Et pourtant, le classement mais le Royaume-Uni devant la France.
Ah pardon : on me souffle dans l'oreillette que les "experts" sont britanniques. LOL.
a écrit le 03/11/2017 à 10:49 :
Pour pouvoir comparer il faudrait analyser plusieurs pays à configuration identique, densité de population, réglementation, configuration géographique, etc… et besoins, car il faut aussi tenir compte des infrastructures fixes déjà présentes, qui peuvent compenser et donc freiner le déploiement des réseaux mobiles.

On pourrait aussi s’interroger sur la méthode de déploiement, ou sur l’intérêt de l'ouverture du marché des télécommunications à la concurrence. Manifestement la concurrence fut profitable aux clients en termes de baisse des prix et d’avancées technologiques, mais l'argent qui est dépensé en boutiques et en marketing ne serait il pas mieux employé en investissant dans les infrastructures ?

Concurrence féroce ou mutualisation ?
Heureusement, plutôt que d’installer chacun des antennes relais peu rentables dans les zones à faible densité de population, les opérateurs collaborent et mutualisent.

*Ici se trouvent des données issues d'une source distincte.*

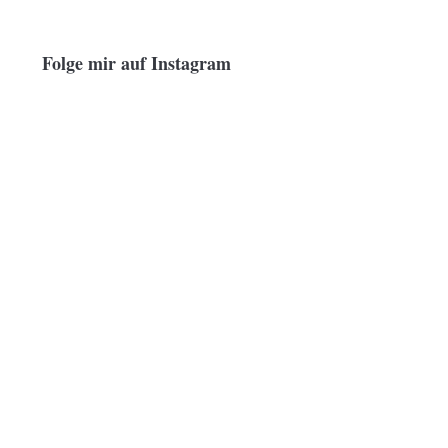
Folge mir auf Instagram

http://www.frandroid.com/telecom/328153_itinerance-mutualisation-savoir-partage-reseaux-mobiles
Bientôt le déploiement de la 5G qui nécessiterait à la fois des antennes plus volumineuses et/ou une multiplication d’antennes-relais small cells. Si en plus elles doivent être interconnectées en fibre optique, on ne pourra multiplier à l’infini les infrastructures. Du travail en perspective pour l'ARCEP..
a écrit le 02/11/2017 à 18:44 :
Une étude anglaise....😂😂😂, c'est un peu comme la cuisine anglaise😂😂...de loin beaucoup de promesses, de près une catastrophe!

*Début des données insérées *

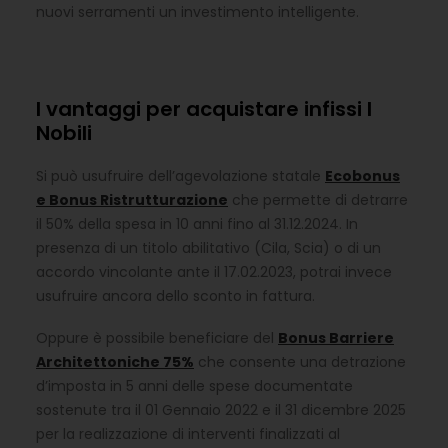
nuovi serramenti un investimento intelligente.
I vantaggi per acquistare infissi I
Nobili
Si può usufruire dell’agevolazione statale
Ecobonus
e Bonus Ristrutturazione
che permette di detrarre
il 50% della spesa in 10 anni fino al 31.12.2024. In
presenza di un titolo abilitativo (Cila, Scia) o di un
accordo vincolante ante il 17.02.2023, potrai invece
usufruire ancora dello sconto in fattura.
Oppure è possibile beneficiare del
Bonus Barriere
Architettoniche 75%
che consente una detrazione
d’imposta in 5 anni delle spese documentate
sostenute tra il 01 Gennaio 2022 e il 31 dicembre 2025
per la realizzazione di interventi finalizzati al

a écrit le 02/11/2017 à 18:15 :
....et les opérateurs feraient mieux d'investir dans les réseaux au lieu de se lancer dans la banque!
a écrit le 02/11/2017 à 17:40 :
Peut être 2 raisons à cela, le niveau très modéré du prix des forfaits en France qui prive les opérateurs de la possibilité d'investir massivement pour déployer les réseaux 4G, et surtout l'existence de très grandes étendues de territoire très peu densément peuplées coûteuses à desservir pour un très faible nombre d'usagers.

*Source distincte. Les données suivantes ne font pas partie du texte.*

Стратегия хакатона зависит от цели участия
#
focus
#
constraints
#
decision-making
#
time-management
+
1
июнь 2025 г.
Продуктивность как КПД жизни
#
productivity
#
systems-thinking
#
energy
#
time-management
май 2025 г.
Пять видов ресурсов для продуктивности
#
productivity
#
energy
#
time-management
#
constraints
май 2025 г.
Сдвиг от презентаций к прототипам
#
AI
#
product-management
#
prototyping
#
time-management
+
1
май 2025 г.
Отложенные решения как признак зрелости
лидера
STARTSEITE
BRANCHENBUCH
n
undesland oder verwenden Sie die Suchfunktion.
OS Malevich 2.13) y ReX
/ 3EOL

Réponse de le 03/11/2017 à 7:23 :
Ce n'est pas un question de prix d'abonnement. Ici, on peut avoir un forfait de 1mega pour moins de 10 euros. Si on fonctionne en wifi pour les adeptes de video, c'est peanuts.
De plus la concurence entre operateurs est totale.
Exemple, le dernier mobile en location vente sur trois ans pour moins de 300 euros et un forfait compris.
Qui dit mieux?
C'est en Coree du sud ou la volonte politique est a l'oeuvre, l'exacte contraire des politocards francais.
Réponse de le 04/11/2017 à 10:03 :
Oui enfin... la Corée du Sud est quatre fois plus densément peuplée que la France... ça change un peu les données du problème.
a écrit le 02/11/2017 à 16:01 :
Ah bon, l'Alaska couverte à 86,94%
... et le Nord du Canada à 79,52%
Et le Danemark, si on rajoute le Groenland, il retombe à combien ?

Est-ce bien sérieux d'afficher une telle étude
a écrit le 02/11/2017 à 15:57 :
une société britannique...
c'est comme l'artiste de la fondation londonienne Varkey qui racontait des bêtises sur les compétences des Français il y a 3 semaines.